Hegel, argues Camus, is the most ambiguous of all philosophers because his catchy phrase “the real is rational and the rational is real” offers two possible emphases. Politically, you can focus on brute reality (the irrationalism of the Nazis) or unrestrained reason (the Five Year Plans dear to the Soviets). Communism, Camus sardonically says, “aims at liberating all men by provisionally enslaving them all. It must be granted the grandeur of its intentions.” Lenin put no faith in populism. Revolution was a strategic, rational affair. “He denies the spontaneity of the masses. Socialist doctrine supposes a scientific basis that only the intellectuals can give it.” Here, Enlightenment reason bent on liberating all from God becomes the secret maneuverings of state officers corralling all. Revolution above all must be efficacious, and so Lenin recommends “to use if necessary every stratagem, ruse, illegal method, to be determined to conceal the truth.” Political cynicism is the twin of moral nihilism. Truth is a casualty of revolution, and so is freedom. Stalin will make ample use of political trials: “Marxism in one of its aspects is a doctrine of culpability on man’s part and innocence on history’s.” 

The merciless secrecy of the unrestricted rationality of the Soviet planners was only a consequence of political nihilism itself. The Russian Revolution was “the greatest revolution that history ever knew,” but the “universal city” it proposed to build entailed rejecting “the magnificent heritage of the centuries,” and “denying, to the advantage of history, both nature and beauty and by depriving man of the power of passion, doubt, happiness, and imaginative invention—in a word, of his greatness.” The rational Marxist state, utterly different in its aims from Hitler’s “biological foreign policy,” was as utterly destructive as the latter. Rationalism made sinister through secrecy has a homicidal character comparable to Nazi irrationalism. Both are offspring of radicalizations of Hegel’s philosophy of history. Camus believes that “Hitler was history in its purest form.” His minister of foreign affairs, Alfred Rosenberg, testifying at Nuremberg, explained that Nazi policy was: “Like a column on the march, and it is of little importance toward what destination and for what ends this column is marching.” 

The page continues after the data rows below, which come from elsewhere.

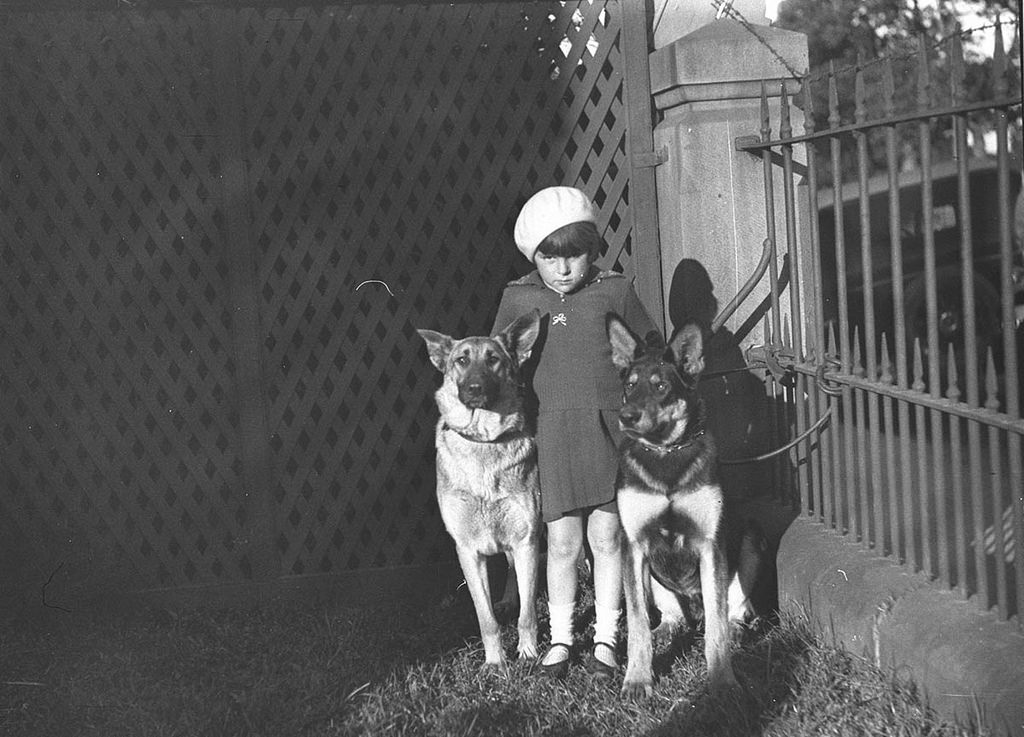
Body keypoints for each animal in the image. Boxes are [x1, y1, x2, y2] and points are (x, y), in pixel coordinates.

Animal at [415, 309, 544, 667]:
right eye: (461, 360)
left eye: (493, 360)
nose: (474, 388)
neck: (484, 440)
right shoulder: (468, 550)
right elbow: (486, 619)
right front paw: (496, 662)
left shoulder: (526, 539)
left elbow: (528, 614)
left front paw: (528, 653)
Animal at [602, 315, 765, 696]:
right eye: (629, 385)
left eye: (661, 386)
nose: (626, 416)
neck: (666, 453)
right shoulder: (633, 545)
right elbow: (637, 624)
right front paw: (638, 678)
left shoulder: (711, 544)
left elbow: (717, 628)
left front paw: (722, 680)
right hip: (654, 579)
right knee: (669, 615)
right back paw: (666, 630)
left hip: (749, 542)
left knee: (732, 611)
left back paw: (736, 630)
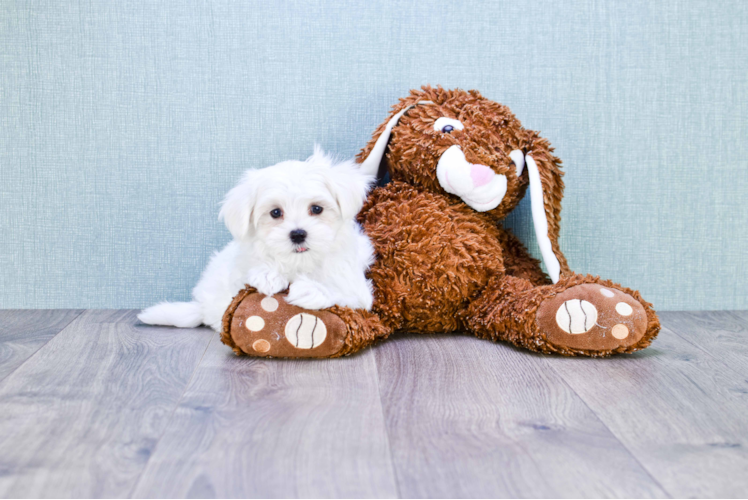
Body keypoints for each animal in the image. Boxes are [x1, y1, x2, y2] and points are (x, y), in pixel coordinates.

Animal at [138, 146, 376, 332]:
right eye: (275, 213)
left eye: (316, 208)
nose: (298, 234)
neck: (299, 262)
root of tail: (202, 307)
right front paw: (268, 274)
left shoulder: (359, 290)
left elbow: (345, 293)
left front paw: (311, 289)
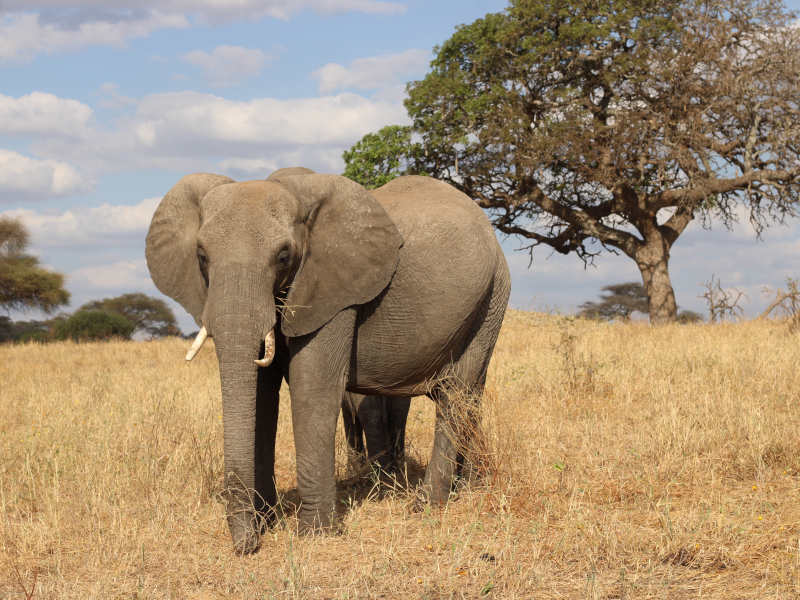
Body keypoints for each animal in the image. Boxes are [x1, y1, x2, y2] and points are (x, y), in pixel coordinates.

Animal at [146, 168, 510, 552]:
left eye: (283, 256)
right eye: (201, 256)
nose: (246, 547)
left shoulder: (334, 292)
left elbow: (313, 387)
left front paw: (316, 533)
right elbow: (262, 396)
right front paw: (268, 523)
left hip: (492, 296)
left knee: (456, 393)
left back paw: (426, 505)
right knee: (470, 395)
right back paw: (464, 487)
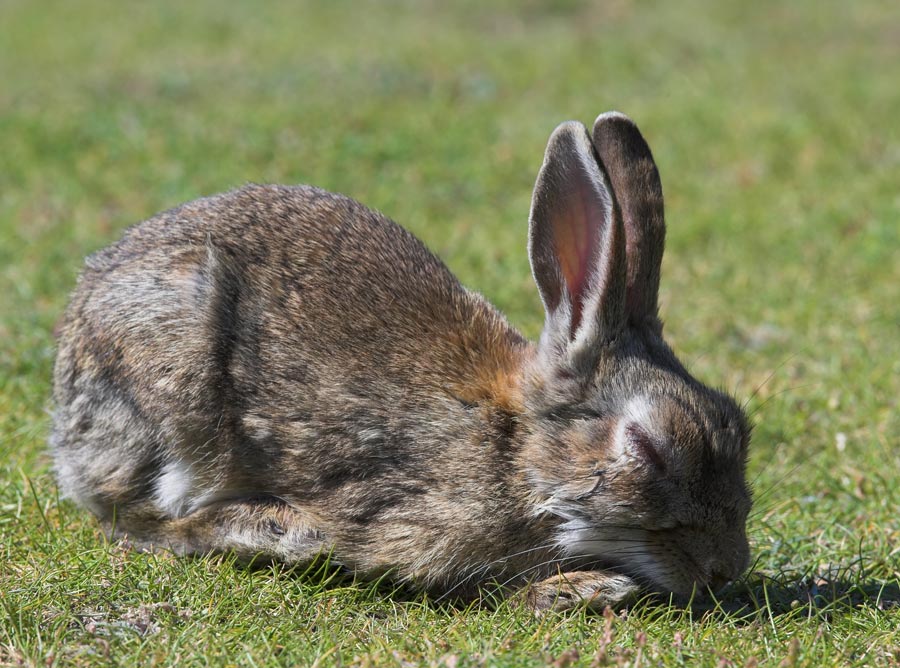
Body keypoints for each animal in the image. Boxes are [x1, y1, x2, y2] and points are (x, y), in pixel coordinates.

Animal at [51, 112, 752, 611]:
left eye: (739, 425)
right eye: (650, 449)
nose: (727, 569)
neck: (513, 448)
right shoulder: (407, 522)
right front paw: (582, 589)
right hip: (176, 378)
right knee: (139, 518)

Instead of the “cult of history,” Camus argues that rebellion can only remain true to the dignity that is its impulse if linked with temperance. Essential is an account of history that pays deference to a measure outside of man. Modestly, the urge for dignified liberty must accept incompleteness: “Persuasion demands leisure, and friendship a structure that will never be completed.” If revolution is to be genuinely creative and not murderous, it “cannot do without either a moral or metaphysical rule to balance the insanity of history.” This measure is the cosmos. To think under the sun, solar thought, is our creative thought synched with natural measure. This is the temperate thinking of “we Mediterraneans,” as he puts it. Camus was not a Christian; as he puts it, he chose Ithaca, and in a Greek register he recommends we “remake the soul” in the “frugal and audacious thought” that “the earth remains our first and our last love.” Historical revolution nourished itself on “absolute negation”—formless history—but dignified liberty rests on a “negative supported by an affirmative.” There is a “forbidden frontier” to which man’s pride must bend, a measure in the cosmos that puts forth a “law of moderation”: “One can reject all history and yet accept the world of the sea and the stars.”

Rebellion is, Camus contends, an act of generosity to both our peers and natural order. It is an ethic “at once unsubmissive and loyal.” Historical revolution has been one long act of contempt. Camus opposes solar thought—thinking under the sun—to Gnosticism’s attitude to cosmic order: “Our Convulsionists, dedicated to elaborate apocalypses, despise it.” When we “no longer believe in the things that exist in the world,” warns Camus, we lose not only patience, temperance, generosity, and tolerance, but liberty is overwhelmed by murder, too.